Write out the text read from every entry below as a numbered list, one line per item, omitting blank lines and leaving out the pictures.

Start of Block

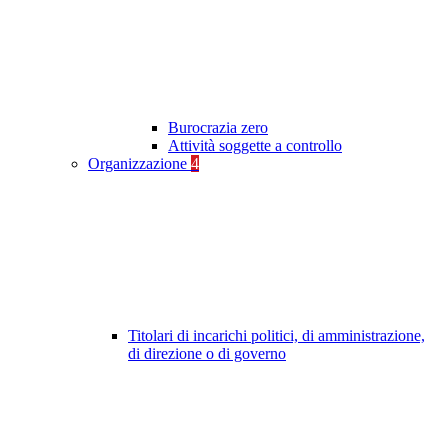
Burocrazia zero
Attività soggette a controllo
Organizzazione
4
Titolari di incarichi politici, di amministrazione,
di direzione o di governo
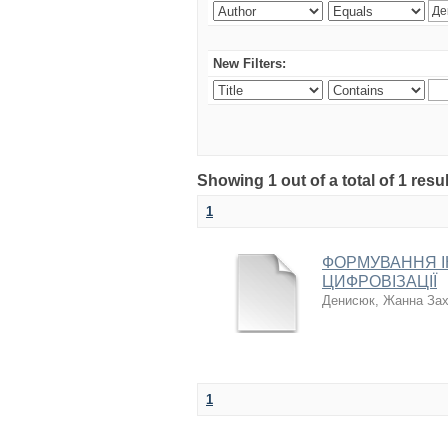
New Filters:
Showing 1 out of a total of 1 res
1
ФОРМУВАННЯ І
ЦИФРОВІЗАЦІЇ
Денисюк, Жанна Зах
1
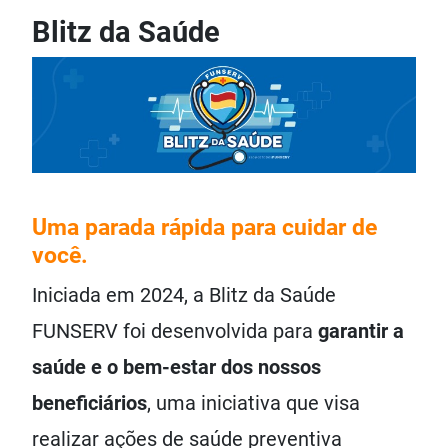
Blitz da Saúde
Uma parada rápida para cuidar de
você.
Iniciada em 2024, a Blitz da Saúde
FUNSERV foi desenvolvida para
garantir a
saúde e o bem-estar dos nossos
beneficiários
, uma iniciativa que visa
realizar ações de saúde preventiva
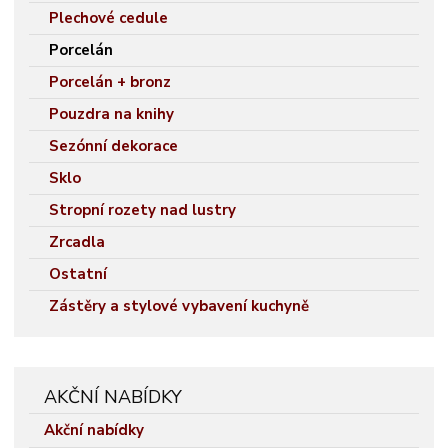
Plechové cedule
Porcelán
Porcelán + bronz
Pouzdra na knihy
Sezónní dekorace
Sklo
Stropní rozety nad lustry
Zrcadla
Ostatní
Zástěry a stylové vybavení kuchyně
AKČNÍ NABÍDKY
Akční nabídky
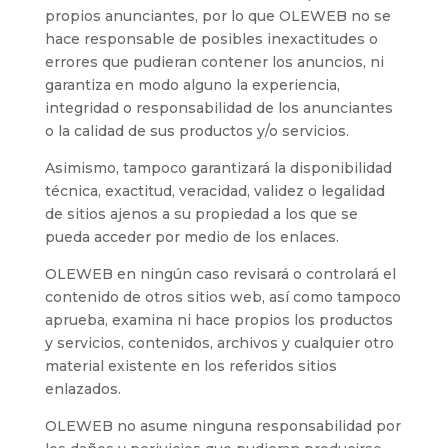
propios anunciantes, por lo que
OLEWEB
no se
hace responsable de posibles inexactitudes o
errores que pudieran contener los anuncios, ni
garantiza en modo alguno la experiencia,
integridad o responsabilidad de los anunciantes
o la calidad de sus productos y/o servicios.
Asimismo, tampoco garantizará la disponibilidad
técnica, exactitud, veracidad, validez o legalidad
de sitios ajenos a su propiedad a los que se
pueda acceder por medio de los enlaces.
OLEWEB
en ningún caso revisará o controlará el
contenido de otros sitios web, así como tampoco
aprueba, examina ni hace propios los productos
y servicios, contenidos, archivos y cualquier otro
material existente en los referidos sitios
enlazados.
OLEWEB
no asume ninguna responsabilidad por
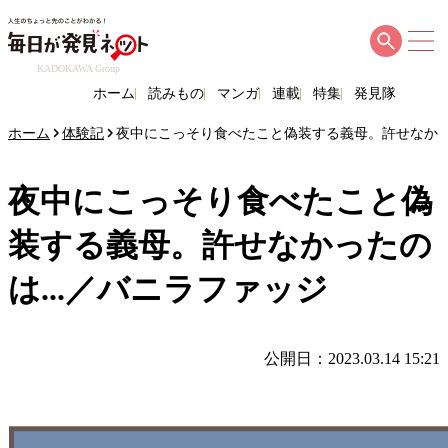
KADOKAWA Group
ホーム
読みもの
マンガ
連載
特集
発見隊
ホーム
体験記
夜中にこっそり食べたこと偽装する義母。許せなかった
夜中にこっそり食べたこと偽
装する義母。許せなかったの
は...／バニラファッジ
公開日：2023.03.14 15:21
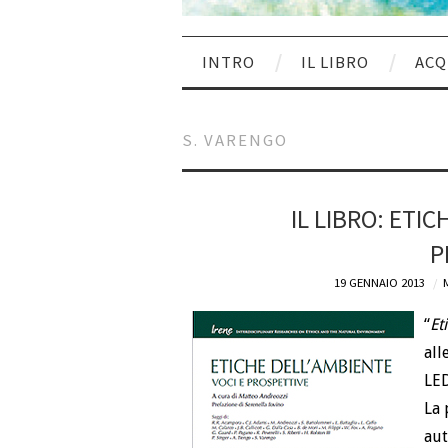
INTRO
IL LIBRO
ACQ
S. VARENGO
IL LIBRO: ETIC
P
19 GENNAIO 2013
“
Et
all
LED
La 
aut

End of Block

= Result of the task =
1. Burocrazia zero
2. Attività soggette a controllo
3. Organizzazione
4. 4
5. Titolari di incarichi politici, di amministrazione,
6. di direzione o di governo
7. New Filters:
8. Showing 1 out of a total of 1 res
9. 1
10. ФОРМУВАННЯ І
11. ЦИФРОВІЗАЦІЇ
12. Денисюк, Жанна Зах
13. 1
14. Blitz da Saúde
15. Uma parada rápida para cuidar de
16. você.
17. Iniciada em 2024, a Blitz da Saúde
18. FUNSERV foi desenvolvida para
19. garantir a
20. saúde e o bem-estar dos nossos
21. beneficiários
22. , uma iniciativa que visa
23. realizar ações de saúde preventiva
24. Plechové cedule
25. Porcelán
26. Porcelán + bronz
27. Pouzdra na knihy
28. Sezónní dekorace
29. Sklo
30. Stropní rozety nad lustry
31. Zrcadla
32. Ostatní
33. Zástěry a stylové vybavení kuchyně
34. AKČNÍ NABÍDKY
35. Akční nabídky
36. propios anunciantes, por lo que
37. OLEWEB
38. no se
39. hace responsable de posibles inexactitudes o
40. errores que pudieran contener los anuncios, ni
41. garantiza en modo alguno la experiencia,
42. integridad o responsabilidad de los anunciantes
43. o la calidad de sus productos y/o servicios.
44. Asimismo, tampoco garantizará la disponibilidad
45. técnica, exactitud, veracidad, validez o legalidad
46. de sitios ajenos a su propiedad a los que se
47. pueda acceder por medio de los enlaces.
48. OLEWEB
49. en ningún caso revisará o controlará el
50. contenido de otros sitios web, así como tampoco
51. aprueba, examina ni hace propios los productos
52. y servicios, contenidos, archivos y cualquier otro
53. material existente en los referidos sitios
54. enlazados.
55. OLEWEB
56. no asume ninguna responsabilidad por
57. KADOKAWA Group
58. ホーム
59. 読みもの
60. マンガ
61. 連載
62. 特集
63. 発見隊
64. ホーム
65. 体験記
66. 夜中にこっそり食べたこと偽装する義母。許せなかった
67. 夜中にこっそり食べたこと偽
68. 装する義母。許せなかったの
69. は...／バニラファッジ
70. 公開日：2023.03.14 15:21
71. INTRO
72. IL LIBRO
73. ACQ
74. S. VARENGO
75. IL LIBRO: ETIC
76. P
77. 19 GENNAIO 2013
78. “
79. Et
80. all
81. LED
82. La 
83. aut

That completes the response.